WASHINGTON — An incredulous D.C. Superior Court judge criticized the manner in which the District of Columbia is seeking to prove its claim of enrollment fraud at prestigious Duke Ellington School of the Arts, saying, “Someone is having trouble following the law.”
In an emergency hearing in a civil case filed by nine parents of Ellington students who were flagged as nonresidents of the District, Judge Joan Zeldon said two form letters sent to parents “aren’t even close” to being sufficient to prove they are committing fraud.
Zeldon said the District could, and should, make sure that only residents receive free tuition at Ellington, but that both attempts to craft an appropriate letter had failed.
D.C.’s Office of the State Superintendent of Education sent a three-paragraph letter to parents May 9, which Zeldon said “utterly fails” to explain the basis of the determination. A follow-up two-page form letter, dated May 24, explained parents had 10 days to prove residency or pay the out-of-District tuition.
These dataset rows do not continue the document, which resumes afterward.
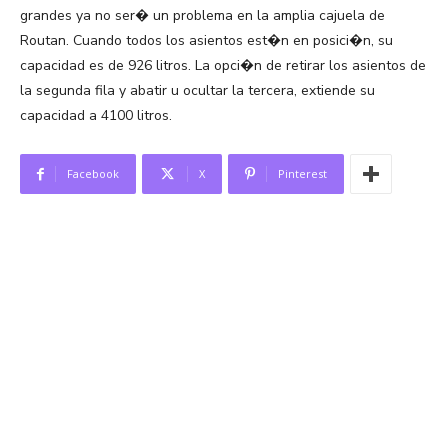
grandes ya no ser� un problema en la amplia cajuela de
Routan. Cuando todos los asientos est�n en posici�n, su
capacidad es de 926 litros. La opci�n de retirar los asientos de
la segunda fila y abatir u ocultar la tercera, extiende su
capacidad a 4100 litros.
Facebook
X
Pinterest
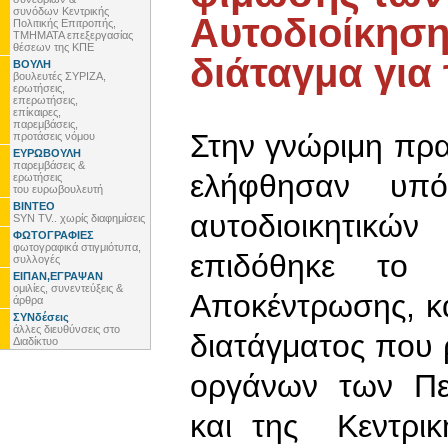
συνόδων Κεντρικής
Αυτοδιοίκηση
Πολιτικής Επιτροπής,
ΤΜΗΜΑΤΑ επεξεργασίας
θέσεων της ΚΠΕ
διάταγμα για
ΒΟΥΛΗ
βουλευτές ΣΥΡΙΖΑ,
ερωτήσεις,
επερωτήσεις,
επίκαιρες,
παρεμβάσεις,
Στην γνώριμη πρα
προτάσεις νόμου
ΕΥΡΩΒΟΥΛΗ
παρεμβάσεις &
ελήφθησαν υπ
ερωτήσεις
του ευρωβουλευτή
ΒΙΝΤΕΟ
αυτοδιοικητικ
SYN TV.. χωρίς διαφημίσεις
ΦΩΤΟΓΡΑΦΙΕΣ
φωτογραφικά στιγμιότυπα,
επιδόθηκε το 
συλλογές
ΕΙΠΑΝ,ΕΓΡΑΨΑΝ
ομιλίες, συνεντεύξεις &
Αποκέντρωσης, κ
άρθρα
ΣΥΝδέσεις
άλλες διευθύνσεις στο
διατάγματος που 
Διαδίκτυο
οργάνων των Πε
και της Κεντρι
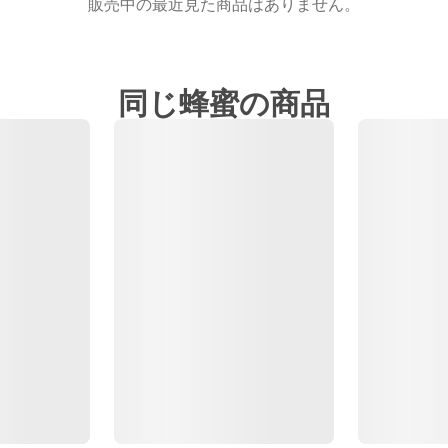
販売中の最近見た商品はありません。
同じ蜂蜜の商品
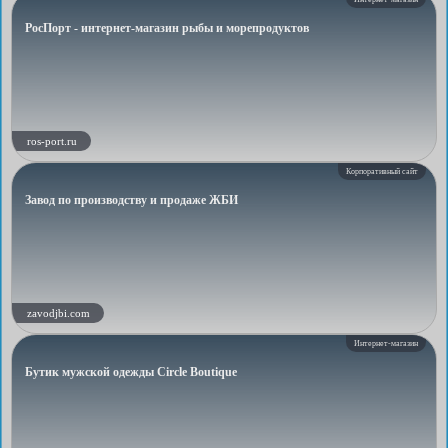
РосПорт - интернет-магазин рыбы и морепродуктов
ros-port.ru
Корпоративный сайт
Завод по производству и продаже ЖБИ
zavodjbi.com
Интернет-магазин
Бутик мужской одежды Circle Boutique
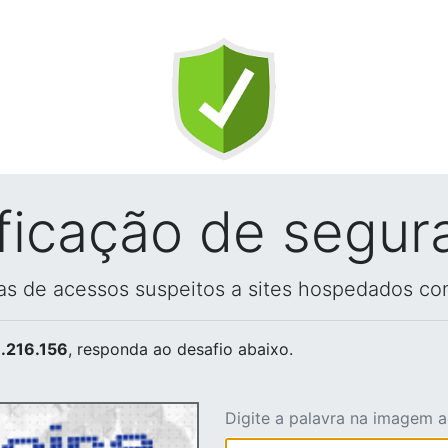
ificação de segur
vas de acessos suspeitos a sites hospedados co
.216.156
, responda ao desafio abaixo.
Digite a palavra na imagem 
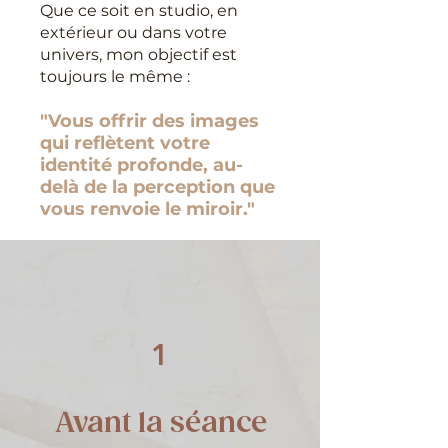
Que ce soit en studio, en
extérieur ou dans votre
univers, mon objectif est
toujours le même :
"Vous offrir des images
qui reflètent votre
identité profonde, au-
delà de la perception que
vous renvoie le miroir."
1
Avant la séance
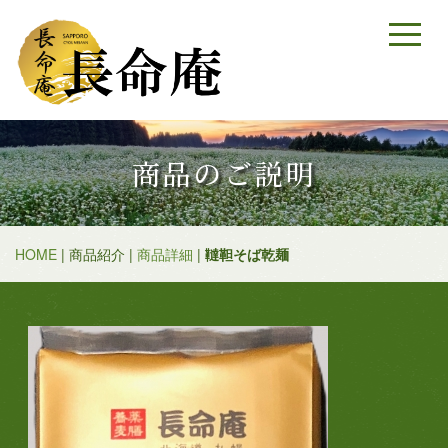
商品のご説明
HOME
| 商品紹介 |
商品詳細
|
韃靼そば乾麺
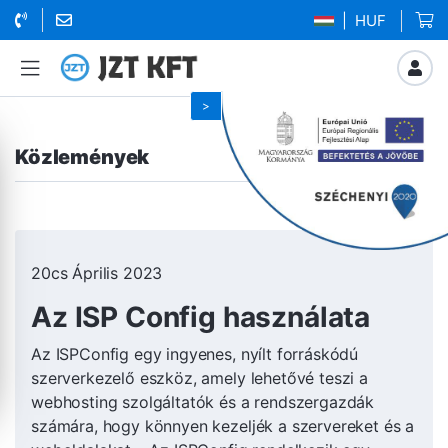
| HUF
Közlemények
20cs Április 2023
Az ISP Config használata
Az ISPConfig egy ingyenes, nyílt forráskódú
szerverkezelő eszköz, amely lehetővé teszi a
webhosting szolgáltatók és a rendszergazdák
számára, hogy könnyen kezeljék a szervereket és a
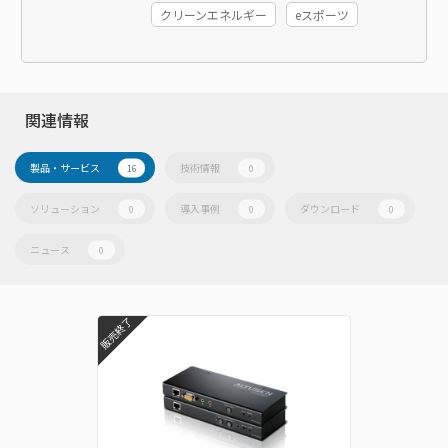
クリーンエネルギー
eスポーツ
関連情報
製品・サービス
技術情報
16
0
ソリューション
導入事例
ダウンロード
0
0
0
ニュース
0
販売終了
販売終了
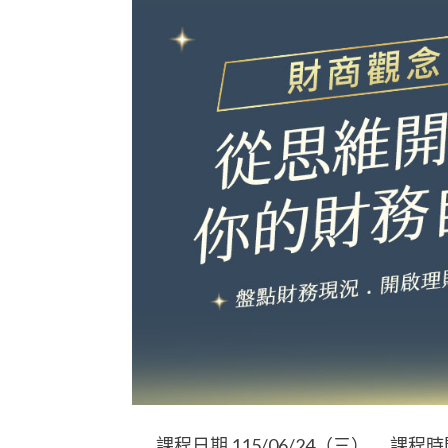
課程日期 115/06/24（三） 課程時間 14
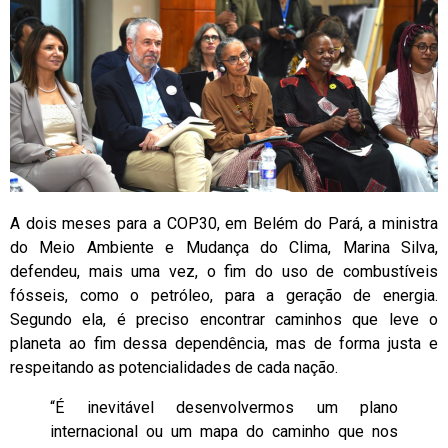
A dois meses para a COP30, em Belém do Pará, a ministra
do Meio Ambiente e Mudança do Clima, Marina Silva,
defendeu, mais uma vez, o fim do uso de combustíveis
fósseis, como o petróleo, para a geração de energia.
Segundo ela, é preciso encontrar caminhos que leve o
planeta ao fim dessa dependência, mas de forma justa e
respeitando as potencialidades de cada nação.
“É inevitável desenvolvermos um plano
internacional ou um mapa do caminho que nos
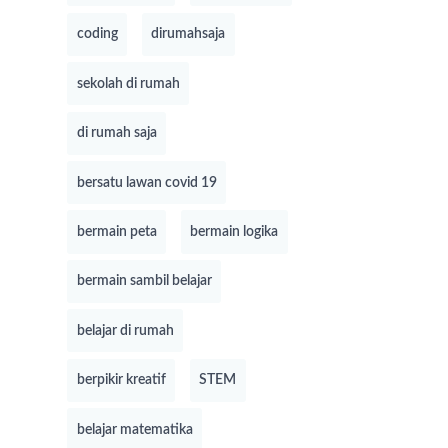
coding
dirumahsaja
sekolah di rumah
di rumah saja
bersatu lawan covid 19
bermain peta
bermain logika
bermain sambil belajar
belajar di rumah
berpikir kreatif
STEM
belajar matematika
“You have to give the basis for each student — what’s so difficult about that?” said Zeldon. “This is a case in the public eye.”
Zeldon warned lawyers for the District that she would dismiss the second letter if D.C. didn’t withdraw it, and added that the implied threat to parents and students “makes this an emergency.”
“They’re scared to death about what you’re going to do,” Zeldon said. “They do not have to live in fear.”
After Zeldon’s comments, Robert Rush, a lawyer for the District, asked for guidance on what would satisfy regulations, in the judge’s eye.
“It’s not my duty to give you guidance on how to practice law, but give this a try: ‘We believe Jane Doe’s residence in Maryland is this address,'” Zeldon suggested.
Deferential, Rush said the District would try again to craft a satisfactory letter. He repeated an earlier statement that current students would be allowed to finish the school year.
Representing the aggrieved parents, attorney Greg Smith asked the judge to order the investigation into each family’s residency be turned over to that family. Smith said “historically, that’s how it’s always been done in D.C.”
However, Zeldon was unwilling to issue that order, saying an appropriate letter from the District would suffice.
For now, the pressure facing Ellington parents was released.
“This case is dismissed. It’s over. Start again,” she said.